Employees are a critical part of the brand and are the face of your business. Employee behavior and conduct reflects the company’s values and culture and disengaged employees will eventually sound the death knell for your company. Conversely employees with a strong sense of belonging and well-being will take on more challenges and be ready to take on more responsibility to make the company successful.
“Never tell people how to do things. Tell them what to do and they will surprise you with their ingenuity.” —General George Patton
So how does empowering your people happen?
– Being a great leader is different from being a good manager. A great leader inspires and works with the team to achieve excellence and success. They nurture employee potential and know when to step aside leaving the team to do what they need to and give their best.
– Spending some ‘informal’ time with the teams makes for inspirational leadership. Employees need to know that they can engage with and reach out to their leader in a relaxed atmosphere. This keeps employees empowered, engaged and productive. Individual team lunches, team off-sites, sitting with members of teams during lunch at the cafeteria and other such methods allow employees to work in a stress free and open environment. It inculcates the feeling of trust and being trusted.

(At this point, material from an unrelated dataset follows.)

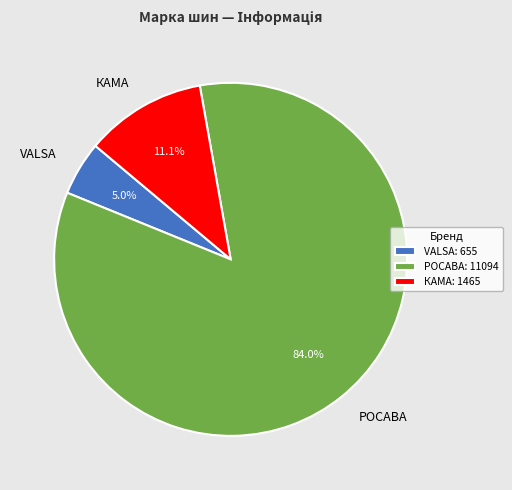

Between КАМА and РОСАВА, which is larger?

РОСАВА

– Allow employees to make independent decisions. The customer service employees are closer to the customers and the action and therefore are better placed to know what decisions to make for better customer service.
– Encourage them to think creatively. There is always a better way to approach a problem or a better solution to be given. Challenging your employees through empowerment will help them seek out better and more innovative ways to service customers. Reward the most innovative methods – this will show your employees that empowering them is a serious matter and using that empowerment productively will have its rewards.
– Conduct ongoing training programs on their area of work and allow them to use the learning in their day to day activities. Invite respected and well-known business leaders to speak about creativity and the power of innovation.
– Allow the teams to resolve their differences or disagreements on their own. Tell them what is expected but do not sit in on these meetings. They are adults and do not need spoon-feeding. Show them that you trust their judgment and that you know that they are capable of finding the best solutions both internally and for customers.
– Small achievements too deserve to be acknowledged. Surprise them with unexpected appreciation and a thank you. Acknowledge individuals in team meetings so that no one feels that there is favoritism as a member of a team will do well only when supported by the team.
– A formal reward and recognition process for great performance is the proven way to hike an employee’s interest and engagement levels. A robust process shows the company’s commitment to empowering its employees to keep raising the bar and contributing to their own and the company’s success.
Empowering your people is a powerful tool. Once a company creates a culture that consistently gives the employees a feeling of being empowered, it is difficult to do away with it. It works like a charm and is extremely motivating and attractive for employees – it makes them feel in control and like they have a say that counts, in the company. Empowering your people pays – big time.